I'm just finishing basic particle physics and I just learned about neutrino oscillation. Considering only two neutrinos, one can describe neutrino "mass states" (as we call it) with an angle $\theta$ like so:
$$
\pmatrix{|\nu_1\rangle\\|\nu_2\rangle}=\pmatrix{\cos\theta&\sin\theta\\
-\sin\theta&\cos\theta}\pmatrix{|\nu_e\rangle\\|\nu_\mu\rangle}.
$$
We can do so if we ignore complex phase (which by itself can't be measured) and if we use the fact, that the wave function must be normalized. Essentially we are, of course, describing a 1-sphere, where each point of its surface describes unique combination of $|\nu_e\rangle$ and $|\nu_\mu\rangle$ such that the square of the magnitude of this superposition is always 1. All is good.
The weird thing is that the three neutrino oscilation requires three angles $\theta_{12}$ $\theta_{23}$ and $\theta_{13}$. Why? Isn't a 2-sphere good enough to describe all possible normalized superpositions of three states? Like this it seems to describe one extra rotation as such:
but that doesn't change the linear combinantion of the states!

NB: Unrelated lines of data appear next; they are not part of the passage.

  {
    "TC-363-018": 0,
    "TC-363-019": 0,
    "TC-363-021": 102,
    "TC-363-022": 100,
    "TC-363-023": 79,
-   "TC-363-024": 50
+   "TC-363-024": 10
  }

Please don't respond with the derivation of the 3×3 matrix, that has been unhelpful so far.
1 Answer
Two angles are enough to describe the orientation of a vector in three-dimensional space, but it takes three angles to describe the orientation of an object. In aeronautics they worry about "pitch," "roll," and "yaw." If you are standing up with your arms held straight out parallel to your shoulders, you change your "pitch" angle by bending at waist (or nodding your head); you change your "roll" by moving your arms from straight out to left-up right-down (or vice-versa); you change your "yaw" by twisting at the waist, one arm ahead of you and one arm behind.
Another way to describe the orientation of an object are the Euler angles, whose Wikipedia page unfortunately suffers unnecessary math-nerd disease. Imagine that you are a snorkeling underwater and want to surface, but you find yourself in some funny orientation: head down-ish, belly sideways. First you would probably roll along your body's long axis until your belly pointed downwards, because that's the way people seem to like to swim underwater. Then you would pitch until your head was on top and swim to the surface. Once at the surface you'd probably have to rotate about your long axis again to see which way is the shore. That's the transformation described by the Euler angles: a rotation that puts your primary axis (for a disoriented swimmer, the line between the hips) in a convenient orientation, a rotation about that primary axis, and a cleanup rotation at the end.
In the abstract vector space of neutrino physics, there are two coordinate systems, which you should think of like the $\vec x, \vec y, \vec z$ coordinate system in your figure. One is the flavor basis: a set of vectors $\nu_e, \nu_\mu, \nu_\tau$ at right angles to each other. The other is the mass basis: a set of not-flavors $\nu_\text{light}, \nu_\text{middle}, \nu_\text{heavy}$ which are also at right angles to each other. To describe the orientation of one set of axes in terms of the other takes three rotations; with two angles you can get your head above the water but you might be stuck facing away from the beach.